**REQUIREMENT**: Extract every line of text from the records below word for word, and leave the pictures out of your answer.
** Opening PROVIDED ENTRIES block **
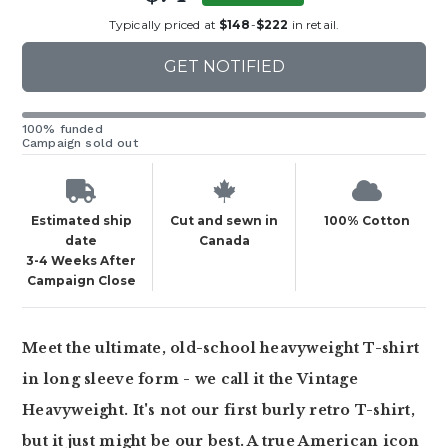
Typically priced at
$148
-
$222
in retail.
GET NOTIFIED
100% funded
Campaign sold out
Estimated ship
Cut and sewn in
100% Cotton
date
Canada
3-4 Weeks After
Campaign Close
Meet the ultimate, old-school heavyweight T-shirt
in long sleeve form - we call it the Vintage
Heavyweight. It's not our first burly retro T-shirt,
but it just might be our best. A true American icon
** Closing PROVIDED ENTRIES block **
**ANSWER SECTION**:
Typically priced at
$148
-
$222
in retail.
GET NOTIFIED
100% funded
Campaign sold out
Estimated ship
Cut and sewn in
100% Cotton
date
Canada
3-4 Weeks After
Campaign Close
Meet the ultimate, old-school heavyweight T-shirt
in long sleeve form - we call it the Vintage
Heavyweight. It's not our first burly retro T-shirt,
but it just might be our best. A true American icon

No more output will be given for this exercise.